*WHAT THIS TASK INVOLVES*
Search the data for the string "lines", and report each line where it is found.

Stored records:
[Start of section]
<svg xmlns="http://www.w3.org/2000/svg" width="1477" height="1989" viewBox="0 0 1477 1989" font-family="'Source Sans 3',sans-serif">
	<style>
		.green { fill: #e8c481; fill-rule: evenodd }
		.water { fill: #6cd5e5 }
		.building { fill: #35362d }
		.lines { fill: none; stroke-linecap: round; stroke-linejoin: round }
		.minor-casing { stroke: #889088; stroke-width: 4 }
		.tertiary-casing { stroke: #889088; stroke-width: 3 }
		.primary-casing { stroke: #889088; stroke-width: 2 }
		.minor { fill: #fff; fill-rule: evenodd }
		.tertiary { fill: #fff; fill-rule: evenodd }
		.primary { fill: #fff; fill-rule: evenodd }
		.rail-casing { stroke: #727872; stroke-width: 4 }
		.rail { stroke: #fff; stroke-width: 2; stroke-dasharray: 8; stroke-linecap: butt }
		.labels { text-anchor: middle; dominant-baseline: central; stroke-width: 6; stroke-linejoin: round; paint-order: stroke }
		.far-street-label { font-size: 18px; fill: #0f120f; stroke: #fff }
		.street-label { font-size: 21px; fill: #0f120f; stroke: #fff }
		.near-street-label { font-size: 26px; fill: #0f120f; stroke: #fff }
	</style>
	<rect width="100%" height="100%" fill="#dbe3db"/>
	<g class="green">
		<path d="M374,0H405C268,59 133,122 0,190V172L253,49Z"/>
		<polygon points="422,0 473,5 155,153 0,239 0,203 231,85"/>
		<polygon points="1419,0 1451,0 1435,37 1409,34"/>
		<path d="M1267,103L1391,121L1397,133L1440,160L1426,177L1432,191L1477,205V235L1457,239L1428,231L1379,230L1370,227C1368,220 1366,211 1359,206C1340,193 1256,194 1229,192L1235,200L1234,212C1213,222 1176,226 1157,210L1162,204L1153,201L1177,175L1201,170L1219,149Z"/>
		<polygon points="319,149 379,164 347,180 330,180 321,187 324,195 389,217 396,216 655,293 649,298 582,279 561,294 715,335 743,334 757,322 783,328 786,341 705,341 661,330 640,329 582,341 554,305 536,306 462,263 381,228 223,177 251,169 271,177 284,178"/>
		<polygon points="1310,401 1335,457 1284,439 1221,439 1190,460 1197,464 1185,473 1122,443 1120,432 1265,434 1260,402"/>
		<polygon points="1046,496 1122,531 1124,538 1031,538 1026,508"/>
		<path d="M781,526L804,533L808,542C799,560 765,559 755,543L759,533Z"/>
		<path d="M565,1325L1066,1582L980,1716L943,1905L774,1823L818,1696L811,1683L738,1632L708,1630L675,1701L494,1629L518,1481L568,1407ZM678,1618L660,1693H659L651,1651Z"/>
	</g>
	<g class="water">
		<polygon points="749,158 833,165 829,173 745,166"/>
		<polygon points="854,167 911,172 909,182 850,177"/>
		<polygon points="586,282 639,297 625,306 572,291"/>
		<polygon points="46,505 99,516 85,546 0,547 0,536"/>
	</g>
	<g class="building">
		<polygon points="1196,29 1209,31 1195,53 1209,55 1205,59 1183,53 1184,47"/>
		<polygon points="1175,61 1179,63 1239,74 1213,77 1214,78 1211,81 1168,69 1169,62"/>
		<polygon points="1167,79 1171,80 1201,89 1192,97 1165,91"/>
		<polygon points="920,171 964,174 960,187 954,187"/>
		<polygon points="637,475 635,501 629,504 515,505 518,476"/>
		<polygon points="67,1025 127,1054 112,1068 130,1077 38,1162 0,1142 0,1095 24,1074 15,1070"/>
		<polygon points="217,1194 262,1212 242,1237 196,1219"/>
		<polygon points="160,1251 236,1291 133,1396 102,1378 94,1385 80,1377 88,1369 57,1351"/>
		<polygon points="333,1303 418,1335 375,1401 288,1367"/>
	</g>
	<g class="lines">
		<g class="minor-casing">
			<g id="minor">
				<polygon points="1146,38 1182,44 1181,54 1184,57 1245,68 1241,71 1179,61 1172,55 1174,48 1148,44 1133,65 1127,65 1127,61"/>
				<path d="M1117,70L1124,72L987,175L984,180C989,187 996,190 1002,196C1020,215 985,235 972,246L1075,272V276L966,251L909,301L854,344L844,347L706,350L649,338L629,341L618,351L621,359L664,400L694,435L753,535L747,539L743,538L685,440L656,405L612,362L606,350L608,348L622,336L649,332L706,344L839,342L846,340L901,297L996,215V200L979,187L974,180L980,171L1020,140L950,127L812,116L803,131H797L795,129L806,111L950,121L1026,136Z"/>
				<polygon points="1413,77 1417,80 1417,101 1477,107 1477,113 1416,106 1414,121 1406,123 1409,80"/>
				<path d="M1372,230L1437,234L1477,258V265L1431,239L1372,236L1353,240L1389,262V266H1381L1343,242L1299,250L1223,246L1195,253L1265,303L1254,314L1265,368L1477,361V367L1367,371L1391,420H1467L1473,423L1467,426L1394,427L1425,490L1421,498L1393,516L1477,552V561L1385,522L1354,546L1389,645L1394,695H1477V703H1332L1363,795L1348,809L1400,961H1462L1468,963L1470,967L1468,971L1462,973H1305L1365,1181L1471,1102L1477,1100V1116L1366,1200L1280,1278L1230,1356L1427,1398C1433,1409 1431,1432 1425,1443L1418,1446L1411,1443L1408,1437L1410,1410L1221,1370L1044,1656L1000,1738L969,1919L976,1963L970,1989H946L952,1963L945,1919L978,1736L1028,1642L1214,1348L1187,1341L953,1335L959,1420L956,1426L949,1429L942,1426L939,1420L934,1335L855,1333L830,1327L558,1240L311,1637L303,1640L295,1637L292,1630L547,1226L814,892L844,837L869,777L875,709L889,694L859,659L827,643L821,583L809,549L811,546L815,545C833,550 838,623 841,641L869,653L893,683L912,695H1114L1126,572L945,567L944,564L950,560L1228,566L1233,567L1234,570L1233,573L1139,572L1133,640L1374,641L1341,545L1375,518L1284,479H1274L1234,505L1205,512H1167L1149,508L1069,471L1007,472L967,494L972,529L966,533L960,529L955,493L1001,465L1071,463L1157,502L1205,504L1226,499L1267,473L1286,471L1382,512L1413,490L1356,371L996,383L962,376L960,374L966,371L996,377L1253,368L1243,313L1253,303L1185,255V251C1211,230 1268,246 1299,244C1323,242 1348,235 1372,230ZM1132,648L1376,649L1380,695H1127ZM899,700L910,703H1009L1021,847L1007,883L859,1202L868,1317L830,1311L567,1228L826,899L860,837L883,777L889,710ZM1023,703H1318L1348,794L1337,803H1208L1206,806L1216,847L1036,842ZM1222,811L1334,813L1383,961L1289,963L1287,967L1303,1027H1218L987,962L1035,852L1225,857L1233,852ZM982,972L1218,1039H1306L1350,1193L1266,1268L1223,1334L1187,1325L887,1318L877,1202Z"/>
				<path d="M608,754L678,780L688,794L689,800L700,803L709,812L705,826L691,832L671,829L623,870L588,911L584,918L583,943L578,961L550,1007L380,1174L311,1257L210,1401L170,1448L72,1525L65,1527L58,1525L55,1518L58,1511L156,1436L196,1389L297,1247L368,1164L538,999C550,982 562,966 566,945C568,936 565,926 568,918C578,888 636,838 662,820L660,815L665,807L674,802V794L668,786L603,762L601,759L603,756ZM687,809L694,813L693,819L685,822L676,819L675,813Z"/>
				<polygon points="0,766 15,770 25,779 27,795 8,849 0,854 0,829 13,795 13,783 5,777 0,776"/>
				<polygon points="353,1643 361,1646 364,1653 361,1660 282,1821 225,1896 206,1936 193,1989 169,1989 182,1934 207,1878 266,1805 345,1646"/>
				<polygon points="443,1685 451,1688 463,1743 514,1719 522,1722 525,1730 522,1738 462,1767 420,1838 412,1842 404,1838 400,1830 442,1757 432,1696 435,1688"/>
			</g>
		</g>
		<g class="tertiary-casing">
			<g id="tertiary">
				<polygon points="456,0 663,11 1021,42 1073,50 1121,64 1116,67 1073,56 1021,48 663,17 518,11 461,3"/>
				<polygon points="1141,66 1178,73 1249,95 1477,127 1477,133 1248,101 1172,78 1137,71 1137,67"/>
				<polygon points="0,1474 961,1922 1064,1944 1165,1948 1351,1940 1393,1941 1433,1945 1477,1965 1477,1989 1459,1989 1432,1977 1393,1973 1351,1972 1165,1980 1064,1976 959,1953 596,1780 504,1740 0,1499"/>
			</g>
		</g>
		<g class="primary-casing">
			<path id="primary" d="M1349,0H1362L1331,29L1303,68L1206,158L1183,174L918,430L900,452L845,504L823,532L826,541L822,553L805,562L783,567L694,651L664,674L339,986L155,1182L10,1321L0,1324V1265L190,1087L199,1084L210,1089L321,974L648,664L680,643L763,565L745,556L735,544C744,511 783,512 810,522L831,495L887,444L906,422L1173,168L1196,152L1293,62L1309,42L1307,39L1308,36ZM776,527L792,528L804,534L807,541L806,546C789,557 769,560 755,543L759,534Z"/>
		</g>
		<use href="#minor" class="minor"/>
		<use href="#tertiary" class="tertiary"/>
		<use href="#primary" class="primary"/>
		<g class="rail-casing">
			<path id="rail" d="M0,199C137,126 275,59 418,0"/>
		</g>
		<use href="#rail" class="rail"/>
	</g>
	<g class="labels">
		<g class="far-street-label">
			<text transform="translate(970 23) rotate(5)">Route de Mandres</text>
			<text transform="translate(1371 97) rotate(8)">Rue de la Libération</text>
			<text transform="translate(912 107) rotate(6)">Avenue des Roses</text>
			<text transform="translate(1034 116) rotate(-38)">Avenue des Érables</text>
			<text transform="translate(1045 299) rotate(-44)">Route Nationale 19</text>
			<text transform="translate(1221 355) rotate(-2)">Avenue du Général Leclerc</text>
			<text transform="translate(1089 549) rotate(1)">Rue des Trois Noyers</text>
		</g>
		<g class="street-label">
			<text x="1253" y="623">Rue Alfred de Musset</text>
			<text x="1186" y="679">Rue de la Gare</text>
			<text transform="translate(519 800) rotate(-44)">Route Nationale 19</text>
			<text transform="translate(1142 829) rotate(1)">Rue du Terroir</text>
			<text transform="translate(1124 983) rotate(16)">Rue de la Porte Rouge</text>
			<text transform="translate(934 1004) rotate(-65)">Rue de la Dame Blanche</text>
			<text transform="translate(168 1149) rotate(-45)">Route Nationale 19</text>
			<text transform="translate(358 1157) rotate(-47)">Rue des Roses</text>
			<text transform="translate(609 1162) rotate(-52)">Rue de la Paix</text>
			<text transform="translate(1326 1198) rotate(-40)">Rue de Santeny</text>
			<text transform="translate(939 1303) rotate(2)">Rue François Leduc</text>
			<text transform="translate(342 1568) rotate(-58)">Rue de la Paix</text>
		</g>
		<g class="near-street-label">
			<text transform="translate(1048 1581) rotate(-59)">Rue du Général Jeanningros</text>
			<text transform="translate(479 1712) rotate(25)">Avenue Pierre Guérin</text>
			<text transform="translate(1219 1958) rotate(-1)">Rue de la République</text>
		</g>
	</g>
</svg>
[End of section]
*RESPONSE TO THE TASK*
		.lines { fill: none; stroke-linecap: round; stroke-linejoin: round }
	<g class="lines">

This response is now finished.